**TASK INSTRUCTIONS:**
Translate this sentence from the text on database maintenance checks into Spanish: "An offline rebuild process will drop and re-create the index itself."

Explore database maintenance checks
The query optimizer utilizes statistical information from the indexes to attempt to build the most optimal execution plan.
Within Azure SQL maintenance tasks such as backups and integrity checks are handled for you, and while you may be able to get away with automatic updates keeping your statistics up-to-date, sometimes it's not enough.
Having healthy indexes and statistics will ensure that any given plan will perform at optimal efficiency. Index maintenance should be performed regularly as data in your databases changes over time. You could change your index maintenance strategy based on the frequency of modifications to your data.
Rebuild and reorganize
Index fragmentation occurs when logical ordering within index pages doesn't match the physical ordering. Pages can out of order during routine data modification statements such as UPDATE
, DELETE
, and INSERT
. Fragmentation can introduce performance issues because of the extra I/O that is required to locate the data that is being referenced by the pointers within the index pages.
As data is inserted, updated, and deleted from indexes the logical ordering in the index will no longer match the physical ordering inside of the pages, and between the pages, making up the indexes. Also, over time the data modifications can cause the data to become scattered or fragmented in the database. Fragmentation can degrade query performance when the database engine needs to read extra pages in order to locate needed data.
A reorganization of an index is an online operation that will defrag the leaf level of the index (both clustered and nonclustered). This defragmentation process will physically reorder the leaf-level pages to match the logical order of the nodes from left to right. During this process, the index pages are also compacted based on the configured fillfactor value.
A rebuild can be either online or offline depending on the command executed or the edition of SQL Server being utilized. An offline rebuild process will drop and re-create the index itself. If you can do so online, a new index will be built in parallel to the existing index. Once the new index has been built, the existing one will be dropped and then the new one will be renamed to match the old index name. Keep in mind that the online version will require more space as the new index is built in parallel to the existing index.
The common guidance for index maintenance is:
> 5% but < 30% - Reorganize the index
>
30% - Rebuild the index
Use these numbers as general recommendations. Depending on your workload and data, you may need to be more assertive, or in some cases you may be able to defer index maintenance for databases that mostly perform queries that seek specific pages.
The SQL Server and Azure SQL platforms offer DMVs that allow you to detect fragmentation in your objects. The most commonly used DMVs for this purpose are sys.dm_db_index_physical_stats
for b-tree indexes, and sys.dm_db_column_store_row_group_physical_stats
for columnstore indexes.
One other thing to note is that index rebuilds cause the statistics on the index to be updated, which can further help performance. Index reorganization doesn't update statistics.
Microsoft introduced resumable rebuild index operations with SQL Server 2017. Resumable rebuild index operations option provides more flexibility in controlling how much time a rebuild operation might impose on a given instance. With SQL Server 2019, the ability to control an associated maximum degree of parallelism was introduced further providing more granular control to database administrators.

**DATA LISTING:**
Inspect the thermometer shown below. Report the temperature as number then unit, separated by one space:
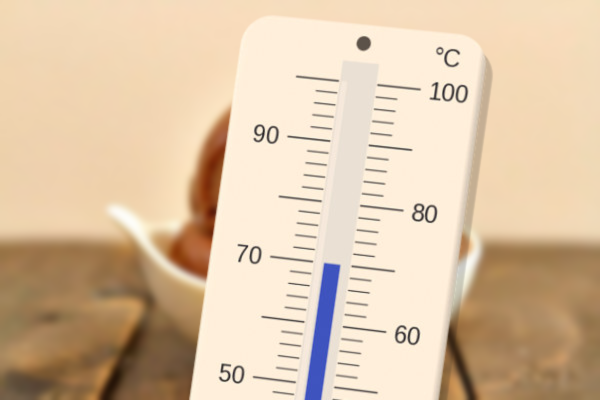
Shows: 70 °C
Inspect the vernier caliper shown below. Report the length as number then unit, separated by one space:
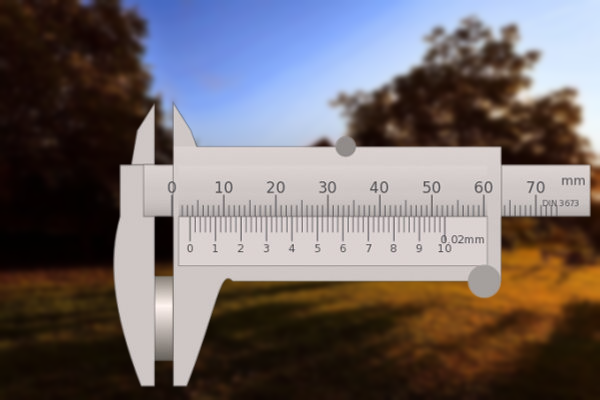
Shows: 3.5 mm
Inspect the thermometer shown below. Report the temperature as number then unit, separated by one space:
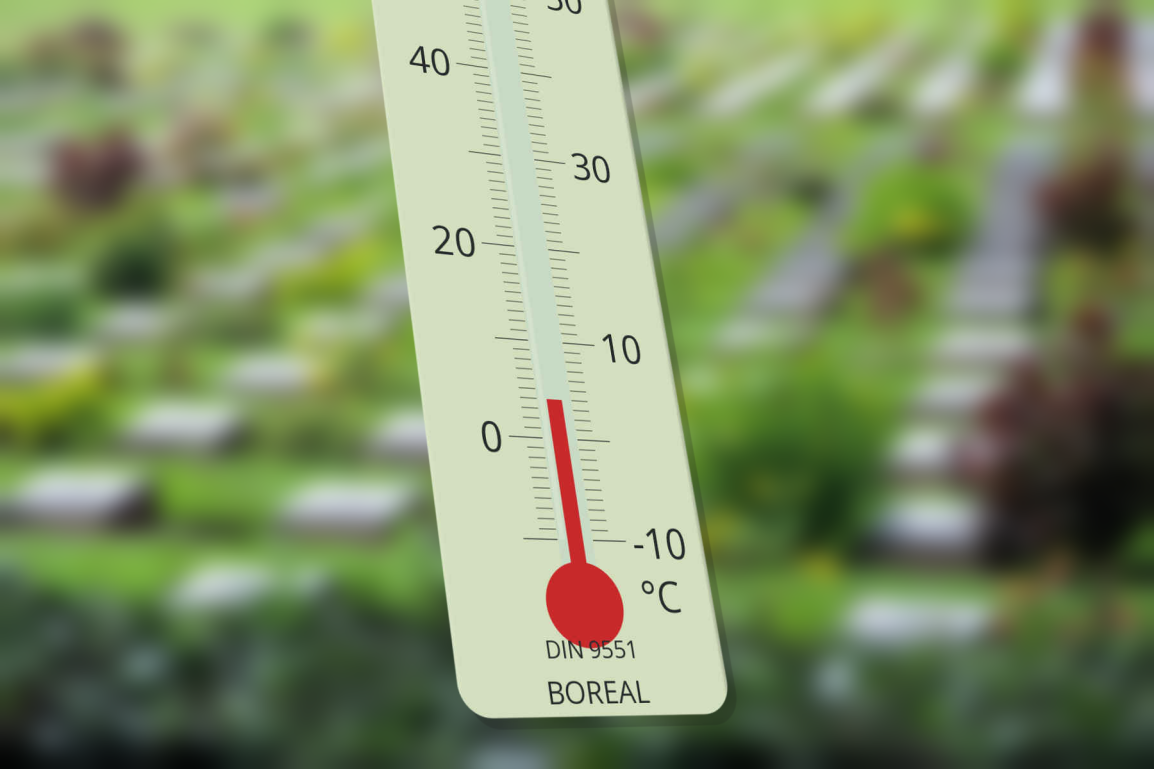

**WRITTEN ANSWER:**
Un proceso de regeneración sin conexión eliminará y volverá a crear el propio índice.